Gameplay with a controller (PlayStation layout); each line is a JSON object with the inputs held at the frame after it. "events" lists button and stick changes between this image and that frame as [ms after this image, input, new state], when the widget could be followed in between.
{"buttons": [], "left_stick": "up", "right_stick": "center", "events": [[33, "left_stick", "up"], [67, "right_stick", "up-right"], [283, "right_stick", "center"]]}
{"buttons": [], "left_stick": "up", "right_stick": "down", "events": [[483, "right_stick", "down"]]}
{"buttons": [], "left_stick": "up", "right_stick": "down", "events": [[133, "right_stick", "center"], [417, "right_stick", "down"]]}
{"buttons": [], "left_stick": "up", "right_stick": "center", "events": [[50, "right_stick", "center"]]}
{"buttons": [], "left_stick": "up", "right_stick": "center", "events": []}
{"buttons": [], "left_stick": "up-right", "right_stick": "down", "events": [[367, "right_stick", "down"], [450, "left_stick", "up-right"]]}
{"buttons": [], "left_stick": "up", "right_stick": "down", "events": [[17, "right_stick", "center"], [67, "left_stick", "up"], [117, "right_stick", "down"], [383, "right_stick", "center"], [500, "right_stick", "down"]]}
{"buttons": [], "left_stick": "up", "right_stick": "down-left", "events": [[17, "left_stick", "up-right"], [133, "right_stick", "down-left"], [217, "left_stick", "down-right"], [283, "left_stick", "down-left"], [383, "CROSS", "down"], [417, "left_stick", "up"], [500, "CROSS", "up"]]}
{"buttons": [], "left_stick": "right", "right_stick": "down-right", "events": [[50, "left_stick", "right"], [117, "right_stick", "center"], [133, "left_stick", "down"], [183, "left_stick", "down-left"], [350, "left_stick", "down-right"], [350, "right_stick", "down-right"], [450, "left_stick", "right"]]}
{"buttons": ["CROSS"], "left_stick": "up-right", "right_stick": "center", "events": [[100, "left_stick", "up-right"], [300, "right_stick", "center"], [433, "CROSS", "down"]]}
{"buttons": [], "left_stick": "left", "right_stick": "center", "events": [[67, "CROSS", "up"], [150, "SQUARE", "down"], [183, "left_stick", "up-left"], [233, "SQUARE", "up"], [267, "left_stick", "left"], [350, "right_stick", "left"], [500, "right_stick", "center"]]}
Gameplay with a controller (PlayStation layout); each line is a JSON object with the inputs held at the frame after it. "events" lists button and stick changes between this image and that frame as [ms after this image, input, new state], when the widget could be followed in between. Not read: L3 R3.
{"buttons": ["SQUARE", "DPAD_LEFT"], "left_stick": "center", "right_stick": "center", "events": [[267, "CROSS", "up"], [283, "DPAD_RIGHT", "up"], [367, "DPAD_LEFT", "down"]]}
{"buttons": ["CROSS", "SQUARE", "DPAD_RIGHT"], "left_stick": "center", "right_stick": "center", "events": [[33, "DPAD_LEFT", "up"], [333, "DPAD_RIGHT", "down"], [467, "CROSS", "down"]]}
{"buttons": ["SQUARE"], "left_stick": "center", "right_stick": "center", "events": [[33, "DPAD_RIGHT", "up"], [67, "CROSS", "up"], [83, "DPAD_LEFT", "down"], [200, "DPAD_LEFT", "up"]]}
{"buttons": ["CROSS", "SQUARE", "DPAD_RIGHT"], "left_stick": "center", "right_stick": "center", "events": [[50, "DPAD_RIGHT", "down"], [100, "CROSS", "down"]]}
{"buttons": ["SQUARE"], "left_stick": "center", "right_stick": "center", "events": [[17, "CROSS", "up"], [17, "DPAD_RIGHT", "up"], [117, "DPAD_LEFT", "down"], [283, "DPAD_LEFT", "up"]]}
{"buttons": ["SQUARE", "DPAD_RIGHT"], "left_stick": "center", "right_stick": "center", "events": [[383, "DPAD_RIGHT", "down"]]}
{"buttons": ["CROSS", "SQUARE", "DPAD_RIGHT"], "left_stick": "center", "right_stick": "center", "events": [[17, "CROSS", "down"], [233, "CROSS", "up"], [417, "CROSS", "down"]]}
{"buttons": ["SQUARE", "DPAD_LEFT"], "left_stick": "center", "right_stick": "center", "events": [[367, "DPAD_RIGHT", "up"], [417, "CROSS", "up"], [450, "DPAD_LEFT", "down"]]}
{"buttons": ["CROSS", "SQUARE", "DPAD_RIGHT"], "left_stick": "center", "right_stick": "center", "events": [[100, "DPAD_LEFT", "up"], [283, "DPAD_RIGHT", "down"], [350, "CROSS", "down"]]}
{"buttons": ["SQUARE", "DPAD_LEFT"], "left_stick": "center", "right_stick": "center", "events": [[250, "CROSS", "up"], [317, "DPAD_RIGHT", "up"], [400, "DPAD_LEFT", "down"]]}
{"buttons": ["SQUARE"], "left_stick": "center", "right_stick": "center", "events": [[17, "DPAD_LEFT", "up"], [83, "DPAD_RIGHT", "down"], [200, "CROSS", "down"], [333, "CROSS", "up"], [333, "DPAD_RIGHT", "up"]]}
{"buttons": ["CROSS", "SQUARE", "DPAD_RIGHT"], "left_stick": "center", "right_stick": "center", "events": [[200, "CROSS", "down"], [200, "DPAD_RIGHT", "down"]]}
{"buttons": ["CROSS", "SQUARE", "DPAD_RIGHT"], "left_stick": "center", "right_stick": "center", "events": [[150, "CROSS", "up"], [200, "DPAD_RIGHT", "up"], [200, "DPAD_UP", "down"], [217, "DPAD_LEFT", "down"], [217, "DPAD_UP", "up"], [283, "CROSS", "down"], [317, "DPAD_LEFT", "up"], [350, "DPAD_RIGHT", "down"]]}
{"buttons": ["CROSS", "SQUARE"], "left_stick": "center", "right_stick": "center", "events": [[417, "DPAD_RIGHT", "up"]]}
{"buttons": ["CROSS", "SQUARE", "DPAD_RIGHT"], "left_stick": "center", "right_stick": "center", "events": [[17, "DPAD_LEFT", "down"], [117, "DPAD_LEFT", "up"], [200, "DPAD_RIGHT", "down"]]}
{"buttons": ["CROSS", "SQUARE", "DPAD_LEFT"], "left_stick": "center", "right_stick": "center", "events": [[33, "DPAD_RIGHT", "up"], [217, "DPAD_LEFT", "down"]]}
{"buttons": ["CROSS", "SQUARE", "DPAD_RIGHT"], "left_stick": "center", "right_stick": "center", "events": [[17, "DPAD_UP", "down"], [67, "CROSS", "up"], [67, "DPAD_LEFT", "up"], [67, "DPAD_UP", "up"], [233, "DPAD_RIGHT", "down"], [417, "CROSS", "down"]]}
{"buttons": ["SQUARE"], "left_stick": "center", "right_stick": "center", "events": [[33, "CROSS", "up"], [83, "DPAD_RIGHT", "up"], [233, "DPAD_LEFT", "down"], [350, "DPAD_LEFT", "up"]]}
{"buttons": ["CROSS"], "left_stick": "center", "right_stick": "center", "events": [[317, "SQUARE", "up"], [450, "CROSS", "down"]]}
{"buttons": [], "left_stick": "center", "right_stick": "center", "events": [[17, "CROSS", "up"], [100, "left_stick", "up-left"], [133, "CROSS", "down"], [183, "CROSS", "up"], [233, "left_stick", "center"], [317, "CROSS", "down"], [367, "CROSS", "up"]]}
===
Only lines holding the string "changes" are wanted; gather each one from the entries above.

__WRITTEN SOLUTION__
Gameplay with a controller (PlayStation layout); each line is a JSON object with the inputs held at the frame after it. "events" lists button and stick changes between this image and that frame as [ms after this image, input, new state], when the widget could be followed in between.
Gameplay with a controller (PlayStation layout); each line is a JSON object with the inputs held at the frame after it. "events" lists button and stick changes between this image and that frame as [ms after this image, input, new state], when the widget could be followed in between. Not read: L3 R3.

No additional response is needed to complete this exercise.